The records |
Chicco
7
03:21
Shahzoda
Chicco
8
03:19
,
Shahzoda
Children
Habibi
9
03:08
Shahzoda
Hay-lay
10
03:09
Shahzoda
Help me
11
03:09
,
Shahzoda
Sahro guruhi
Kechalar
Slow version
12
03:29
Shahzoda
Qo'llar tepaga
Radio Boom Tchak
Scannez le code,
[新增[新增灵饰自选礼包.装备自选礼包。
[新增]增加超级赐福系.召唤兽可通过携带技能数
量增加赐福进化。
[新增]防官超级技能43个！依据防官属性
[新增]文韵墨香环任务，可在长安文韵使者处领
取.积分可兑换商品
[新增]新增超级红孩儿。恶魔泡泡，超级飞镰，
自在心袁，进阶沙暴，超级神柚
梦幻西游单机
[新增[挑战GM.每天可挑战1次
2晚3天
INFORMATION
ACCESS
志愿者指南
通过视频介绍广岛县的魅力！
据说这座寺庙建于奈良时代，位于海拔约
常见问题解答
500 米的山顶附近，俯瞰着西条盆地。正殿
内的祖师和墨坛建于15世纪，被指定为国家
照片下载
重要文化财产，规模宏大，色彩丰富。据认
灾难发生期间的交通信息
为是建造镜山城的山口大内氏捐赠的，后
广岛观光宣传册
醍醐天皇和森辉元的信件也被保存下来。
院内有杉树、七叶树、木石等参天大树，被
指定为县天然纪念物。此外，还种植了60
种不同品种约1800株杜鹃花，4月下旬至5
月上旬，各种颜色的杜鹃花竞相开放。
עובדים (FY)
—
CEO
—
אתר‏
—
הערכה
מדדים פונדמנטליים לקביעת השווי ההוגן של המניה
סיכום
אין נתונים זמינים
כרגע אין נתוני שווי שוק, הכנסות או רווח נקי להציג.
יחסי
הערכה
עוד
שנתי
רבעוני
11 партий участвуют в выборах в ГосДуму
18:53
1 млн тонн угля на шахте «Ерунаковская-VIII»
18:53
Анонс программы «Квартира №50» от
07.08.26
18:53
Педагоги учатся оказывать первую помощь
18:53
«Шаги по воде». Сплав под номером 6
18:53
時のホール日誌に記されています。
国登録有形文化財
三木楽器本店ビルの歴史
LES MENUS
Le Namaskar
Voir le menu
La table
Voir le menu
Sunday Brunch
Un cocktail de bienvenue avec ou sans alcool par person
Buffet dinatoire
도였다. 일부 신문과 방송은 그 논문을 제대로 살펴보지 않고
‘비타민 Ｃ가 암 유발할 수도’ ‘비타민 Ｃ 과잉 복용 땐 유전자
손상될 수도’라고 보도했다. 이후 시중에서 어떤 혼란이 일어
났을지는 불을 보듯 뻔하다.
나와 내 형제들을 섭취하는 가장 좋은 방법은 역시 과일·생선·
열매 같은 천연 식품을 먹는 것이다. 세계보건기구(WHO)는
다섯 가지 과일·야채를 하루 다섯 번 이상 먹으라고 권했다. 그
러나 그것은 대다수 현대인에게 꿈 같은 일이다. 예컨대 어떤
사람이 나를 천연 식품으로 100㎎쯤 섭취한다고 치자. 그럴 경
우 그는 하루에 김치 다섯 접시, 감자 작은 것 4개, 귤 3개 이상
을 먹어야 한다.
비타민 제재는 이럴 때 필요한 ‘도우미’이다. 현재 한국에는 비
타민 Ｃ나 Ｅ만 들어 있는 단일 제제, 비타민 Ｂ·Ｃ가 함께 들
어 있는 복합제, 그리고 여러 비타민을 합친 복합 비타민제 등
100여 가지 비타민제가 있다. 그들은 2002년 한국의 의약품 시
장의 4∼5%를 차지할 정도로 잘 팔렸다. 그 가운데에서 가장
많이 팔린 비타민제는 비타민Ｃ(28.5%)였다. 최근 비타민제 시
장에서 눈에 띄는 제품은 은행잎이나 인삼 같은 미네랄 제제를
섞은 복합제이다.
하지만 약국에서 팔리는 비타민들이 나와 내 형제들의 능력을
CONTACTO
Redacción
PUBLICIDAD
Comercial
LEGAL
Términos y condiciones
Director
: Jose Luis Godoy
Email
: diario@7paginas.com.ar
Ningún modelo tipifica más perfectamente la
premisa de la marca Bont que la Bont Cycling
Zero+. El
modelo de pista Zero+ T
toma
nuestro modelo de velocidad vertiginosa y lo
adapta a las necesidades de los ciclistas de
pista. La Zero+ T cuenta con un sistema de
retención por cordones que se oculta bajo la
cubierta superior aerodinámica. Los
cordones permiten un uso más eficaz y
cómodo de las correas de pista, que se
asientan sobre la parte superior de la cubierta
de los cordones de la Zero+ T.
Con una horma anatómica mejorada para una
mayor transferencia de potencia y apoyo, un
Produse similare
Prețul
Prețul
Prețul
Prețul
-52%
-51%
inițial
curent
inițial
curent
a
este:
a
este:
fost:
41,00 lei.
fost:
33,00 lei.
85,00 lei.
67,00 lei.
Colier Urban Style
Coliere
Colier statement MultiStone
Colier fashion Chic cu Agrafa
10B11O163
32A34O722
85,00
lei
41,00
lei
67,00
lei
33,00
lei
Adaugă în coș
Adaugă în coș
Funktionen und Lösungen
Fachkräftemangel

Your assignment |
Render the entries as a numbered list, starting at their first line and ending at the line that contains "אין נתונים זמינים", and leave out any blank lines.

Exercise answer |
1. Chicco
2. 7
3. 03:21
4. Shahzoda
5. Chicco
6. 8
7. 03:19
8. ,
9. Shahzoda
10. Children
11. Habibi
12. 9
13. 03:08
14. Shahzoda
15. Hay-lay
16. 10
17. 03:09
18. Shahzoda
19. Help me
20. 11
21. 03:09
22. ,
23. Shahzoda
24. Sahro guruhi
25. Kechalar
26. Slow version
27. 12
28. 03:29
29. Shahzoda
30. Qo'llar tepaga
31. Radio Boom Tchak
32. Scannez le code,
33. [新增[新增灵饰自选礼包.装备自选礼包。
34. [新增]增加超级赐福系.召唤兽可通过携带技能数
35. 量增加赐福进化。
36. [新增]防官超级技能43个！依据防官属性
37. [新增]文韵墨香环任务，可在长安文韵使者处领
38. 取.积分可兑换商品
39. [新增]新增超级红孩儿。恶魔泡泡，超级飞镰，
40. 自在心袁，进阶沙暴，超级神柚
41. 梦幻西游单机
42. [新增[挑战GM.每天可挑战1次
43. 2晚3天
44. INFORMATION
45. ACCESS
46. 志愿者指南
47. 通过视频介绍广岛县的魅力！
48. 据说这座寺庙建于奈良时代，位于海拔约
49. 常见问题解答
50. 500 米的山顶附近，俯瞰着西条盆地。正殿
51. 内的祖师和墨坛建于15世纪，被指定为国家
52. 照片下载
53. 重要文化财产，规模宏大，色彩丰富。据认
54. 灾难发生期间的交通信息
55. 为是建造镜山城的山口大内氏捐赠的，后
56. 广岛观光宣传册
57. 醍醐天皇和森辉元的信件也被保存下来。
58. 院内有杉树、七叶树、木石等参天大树，被
59. 指定为县天然纪念物。此外，还种植了60
60. 种不同品种约1800株杜鹃花，4月下旬至5
61. 月上旬，各种颜色的杜鹃花竞相开放。
62. עובדים (FY)
63. —
64. CEO
65. —
66. אתר‏
67. —
68. הערכה
69. מדדים פונדמנטליים לקביעת השווי ההוגן של המניה
70. סיכום
71. אין נתונים זמינים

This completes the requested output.